Why does society give a pass to celebrities? Why do we shrug and excuse the behaviour of people because they have achieved a certain level of fame? Consider Drake for example. The 31-year-old Canadian artist is allegedly in a relationship with 18-year-old model Bella Harris. As well as this, “Stranger Things” actress Millie Bobby Brown, aged 14, revealed that Drake had been giving her relationship advice. Neither of these things are illegal, of course, but when context is factored in, the situation seems totally at odds to the time and society that we’re living in.

“Celebrity dates model/singer” isn’t a headline that would make anybody stop and pause. What about “31-year-old dates 18-year-old school leaver”? That framing feels different, but it shouldn’t. Drake’s alleged penchant for dating teenagers makes me queasy and not just because of the age gap; there’s also a power imbalance. Bella Harris is a model. Drake is one of the most famous artists on the planet. Being associated with him can launch a career. That imbalance is problematic.

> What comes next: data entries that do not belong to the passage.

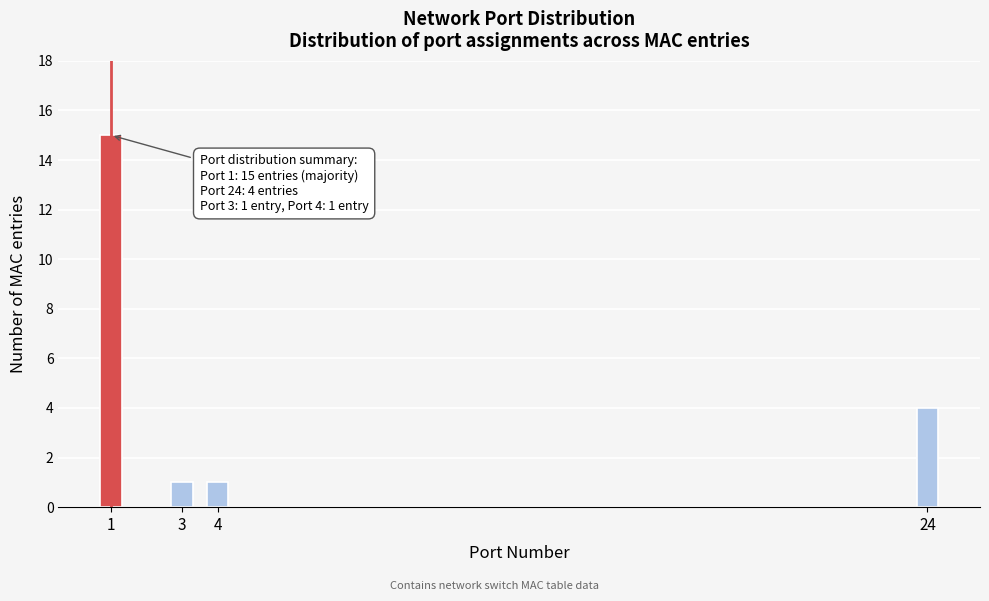

Reading left to right, list all the values displayed in this chart.

15	1	1	4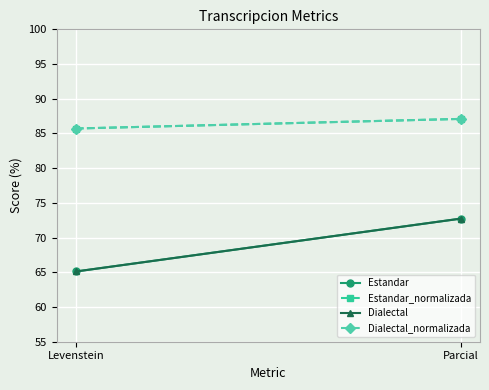

Which series changed the most between Levenstein and Parcial?

Estandar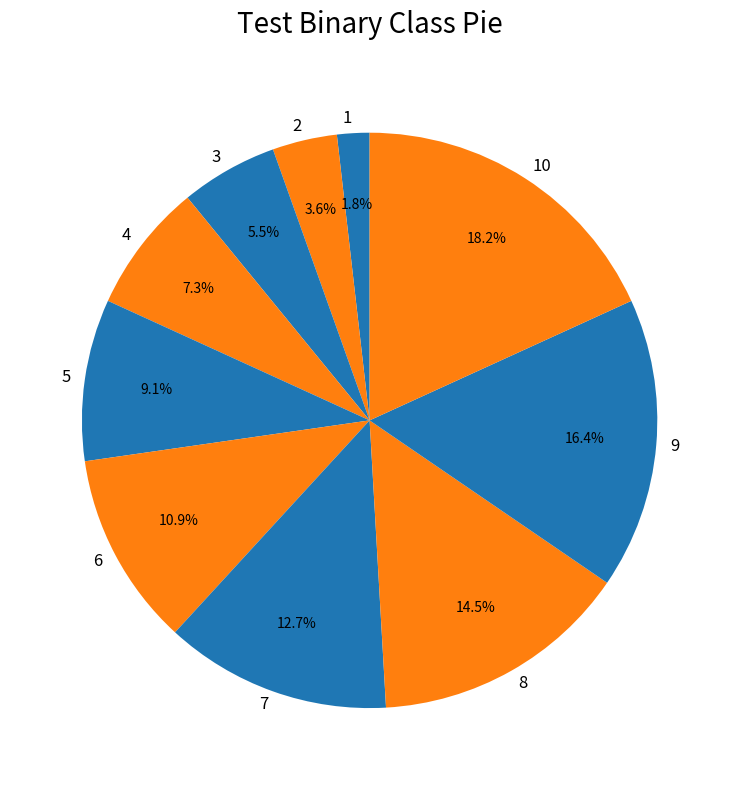

To the nearest percent, what percentage of the pie is 9?

16%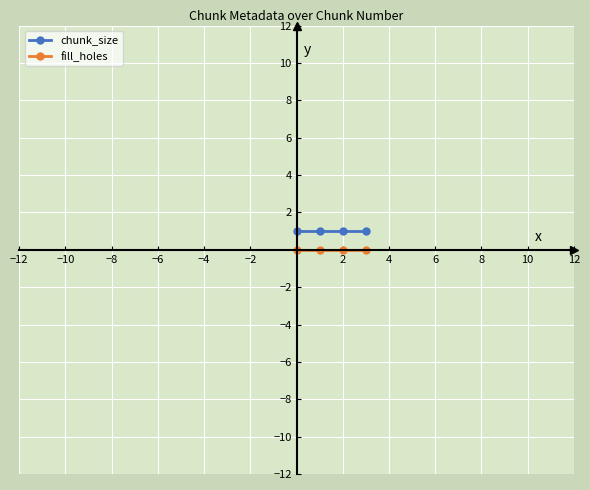

Rank the series by their maximum value, from lowest to highest.

fill_holes, chunk_size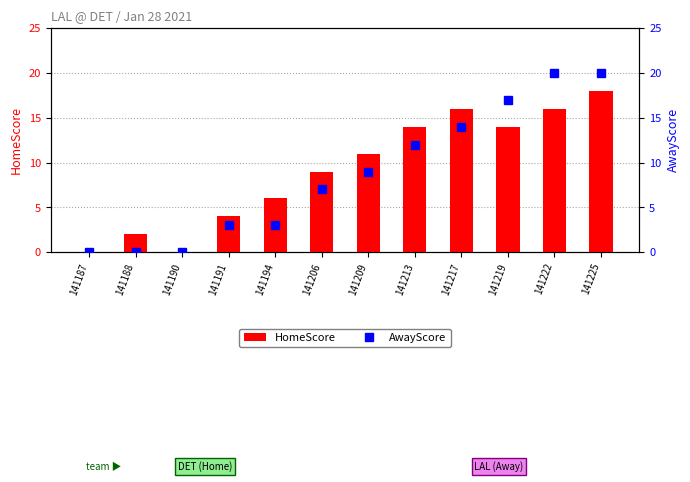

What is the total value across all series at 141219?

31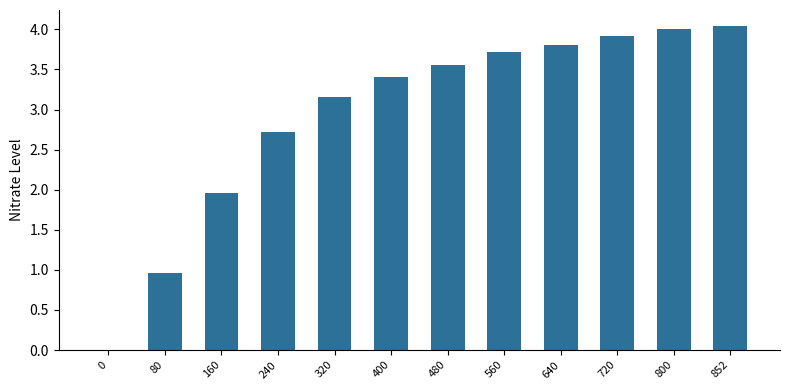

What is the greatest value displayed?

4.0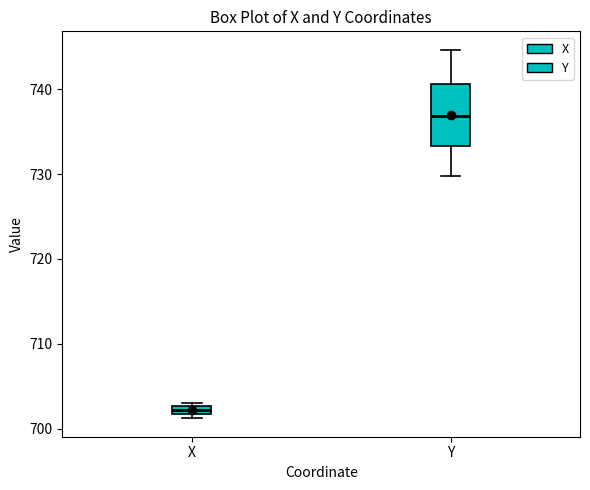

Which box has the lowest median line?

X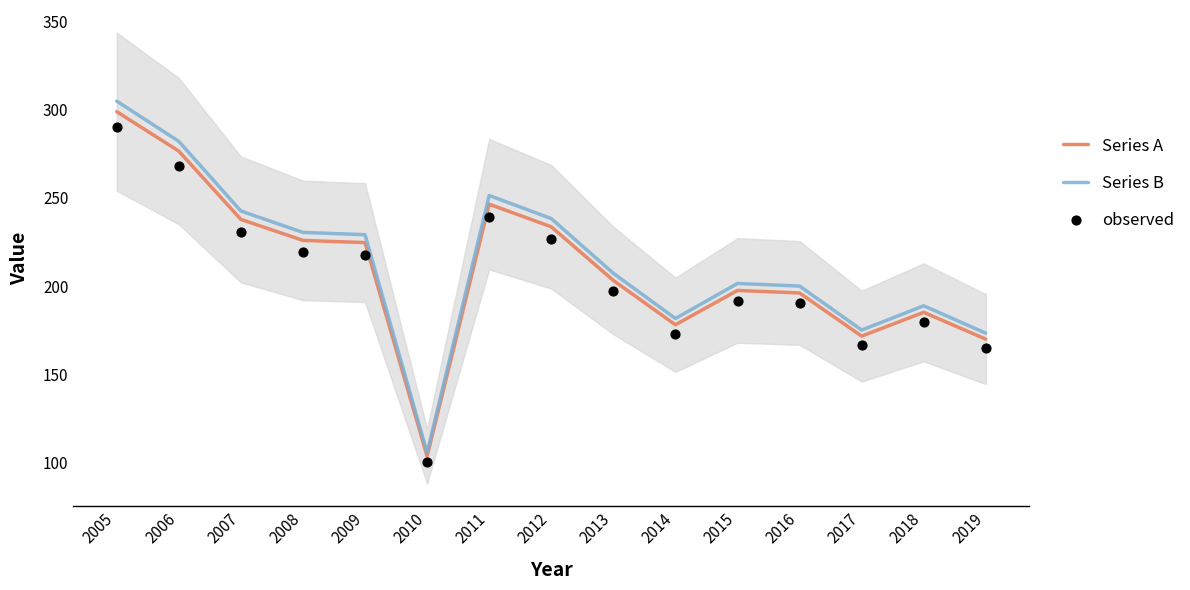

What is the total value across all series at 2007?

710.9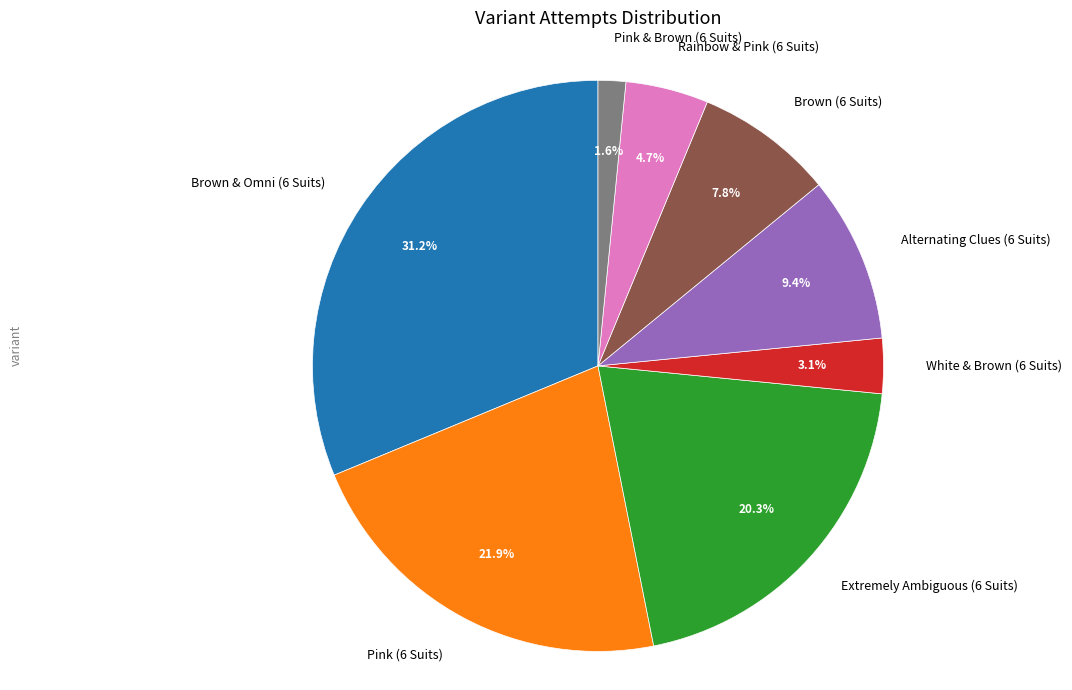

Do White & Brown (6 Suits) and Pink & Brown (6 Suits) together represent more than half of the pie?

No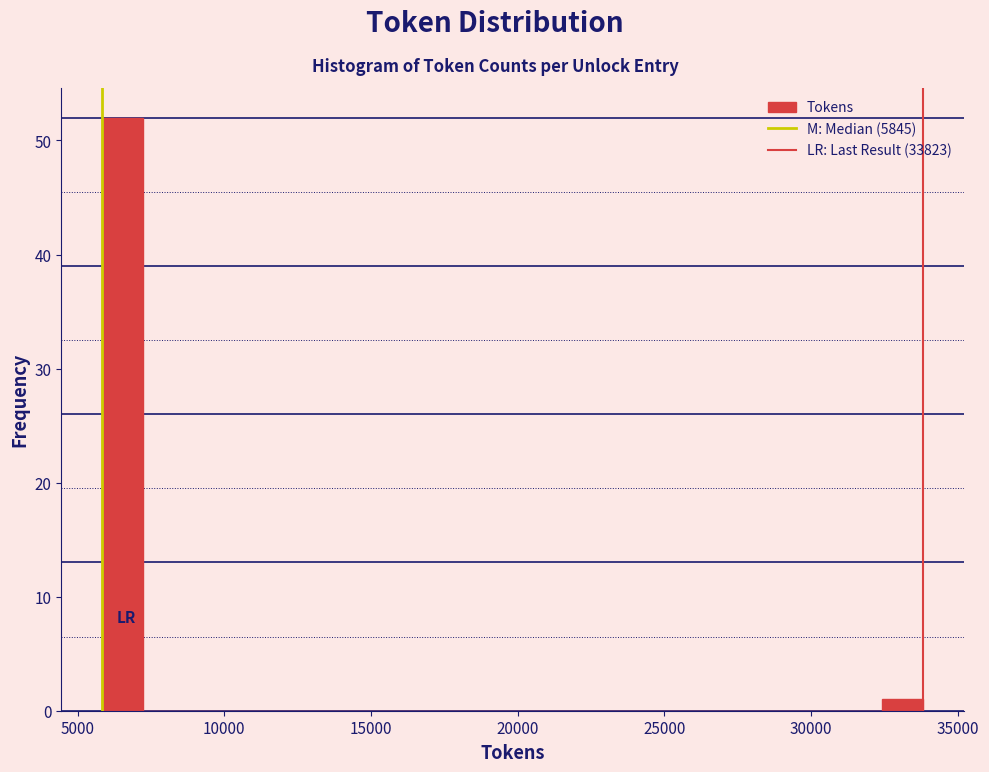

Read against the x-axis, roughly where is the centre of the tallest bar?

6500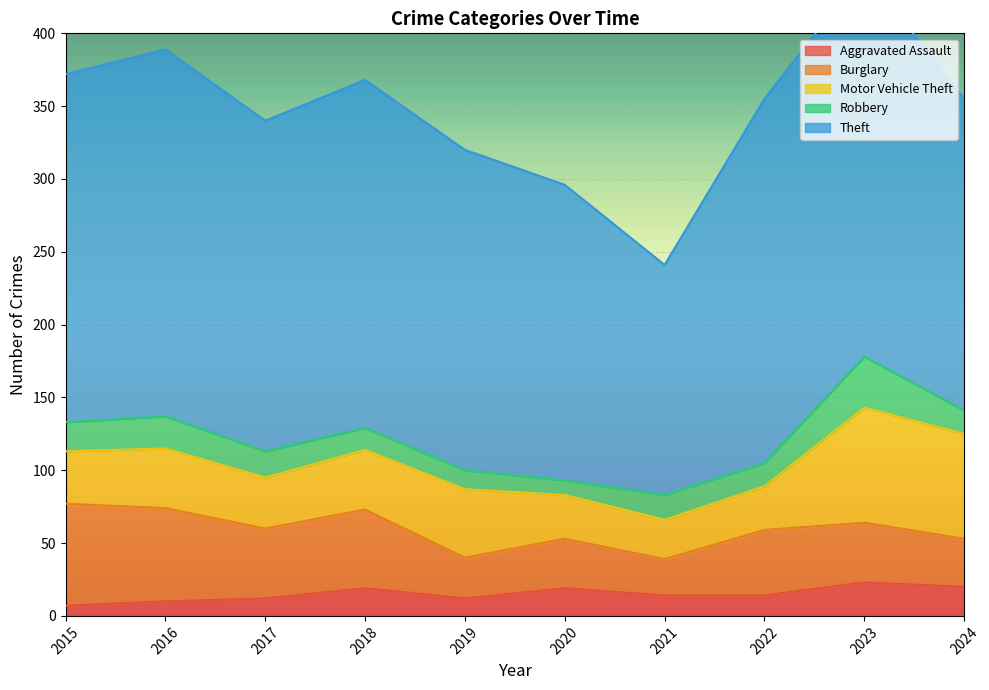

True or false: Aggravated Assault and Burglary cross at least once.

False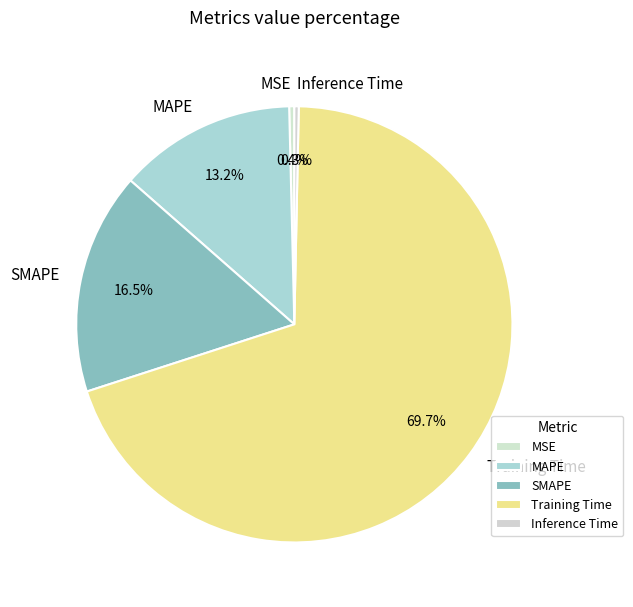

Is Inference Time the majority of the pie?

No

It is undeniable that we accept things that happen in celebrity culture that we don’t in our own society. Having a hit track shouldn’t exempt you from scrutiny when your behaviour is questionable. It is that kind of exemption that creates a disconnect between behaviour that we expect in everyday life and the kind of behaviour we tolerate from celebrities.

When we turn a blind eye to aberrant behaviours, or worse, excuse them because a person is famous, we unwittingly become apologists for a whole range of questionable actions. Drake is able to date anyone he wants who is of age, and there is no law about texting relationship advice to young girls. But equally, there is nothing wrong with asking questions where there is genuine doubt. In fact, when it comes to celebrities, history would suggest that we have a moral imperative to ask.